BROWARD (CBSMiami) – The school year that no one will ever forget is almost over.
Meanwhile, deep discussions are well underway at Broward School district headquarters on what the 2020-2021 school year will look like.
Broward Schools Superintendent Robert Runcie said one option being considered for the upcoming school year is a blended learning model.
Here’s how that might work — 50% of students in a class may go to school on Mondays and Thursdays. On Tuesdays and Fridays, they will distance learn at home. The situation will be reversed for the other 50% of students in that class. On Wednesdays, the district might do deep cleaning at schools, provide necessary social emotional counseling while students distance learn at home.
Under this plan, students get back into the classroom and back into the school environment albeit on a limited basis with emphasis on social distancing.
“I think it’s absolutely essential that we open our schools at the start of this school year in some form or fashion,” Runcie told CBS 4 News.
Runcie said he understands having kids at home several days a week may cause some hardships for working families, but said protecting health is the goal.

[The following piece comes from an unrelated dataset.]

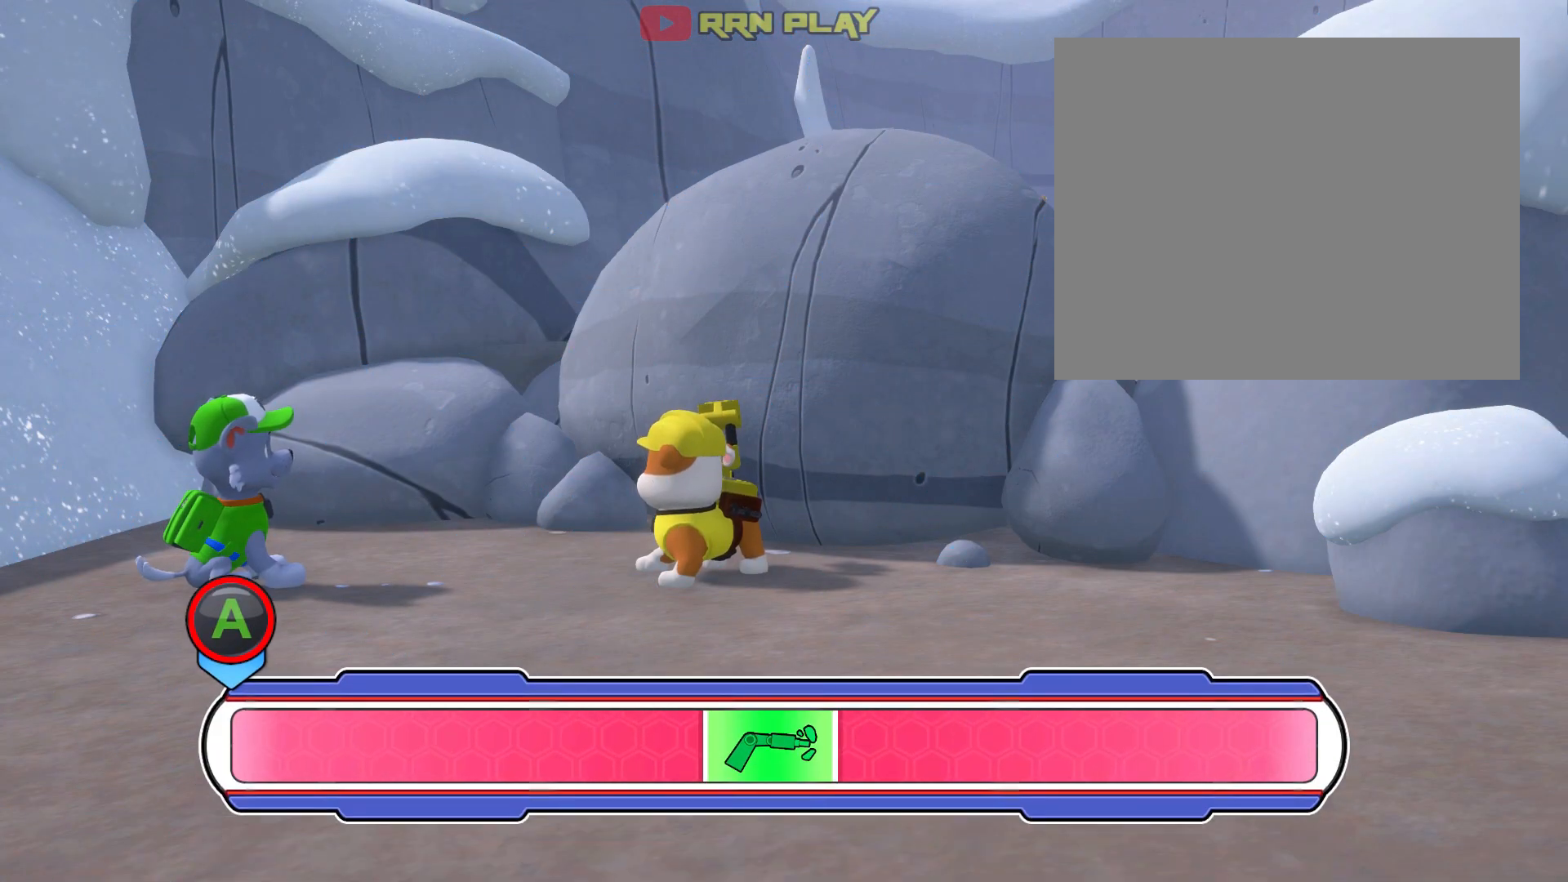
{"buttons": [], "left_stick": "left", "events": [[133, "left_stick", "center"], [200, "A", "up"], [333, "left_stick", "left"]]}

“That is one of the downsides of that model but our number one priority is health and safety,” Runcie said. “I don’t see us opening our schools where we’re gonna be 100% capacity, so yes, that’s gonna create some continued inconvenience for families.”
This is just one idea that the school district will consider and will adapt based on changing circumstances.
“We need to have a number of different options that we can implement and modify, based on the conditions as they exist in our community,” Runcie said.
Many aspects of the school year will change, including busing. Runcie said the new normal will also require changes to how many students they can put on buses.
“We’re gonna have to figure what’s the best number to transport?” he said.
Another consideration — whether kids will eat in their classrooms or in a socially distanced cafeteria.
“We know we have to feed our kids but we’ll figure that out,” he said.
Runcie also sees sports returning.
“We believe that by the end of the summer we’ll be able to get back engaged in sports,” Runcie said.
Parents and caregivers have mixed opinions. Lauren Maslin’s son, Jake, is heading into 5th grade. She wants him back in school full time.
“They need to be in school,” she said. “They need to be around their friends. They need to be taught in person.”
Ricardo Housen helps his two younger brothers with their schoolwork. He believes everyone has to be flexible.
“We’re just gonna have to work with it until everybody, until scientists find a vaccine,” Housen said.
Runcie said flexibility is key and will be vital for parents and students to understand and implement proper social distancing once the school year begins in August.
“For this to work, it’s gonna take the cooperation and collaboration of our parents and students to make this work,” he said.
Runcie hopes to have a consensus on the back to school plan after the school board’s workshop on June 16.
A spokesperson for Miami-Dade Schools they are still analyzing the results of more than 100,000 surveys parents filled out on back to school plans. Superintendent Alberto Carvalho has said they’re considering numerous options and hope to have a final plan in place by the end of June.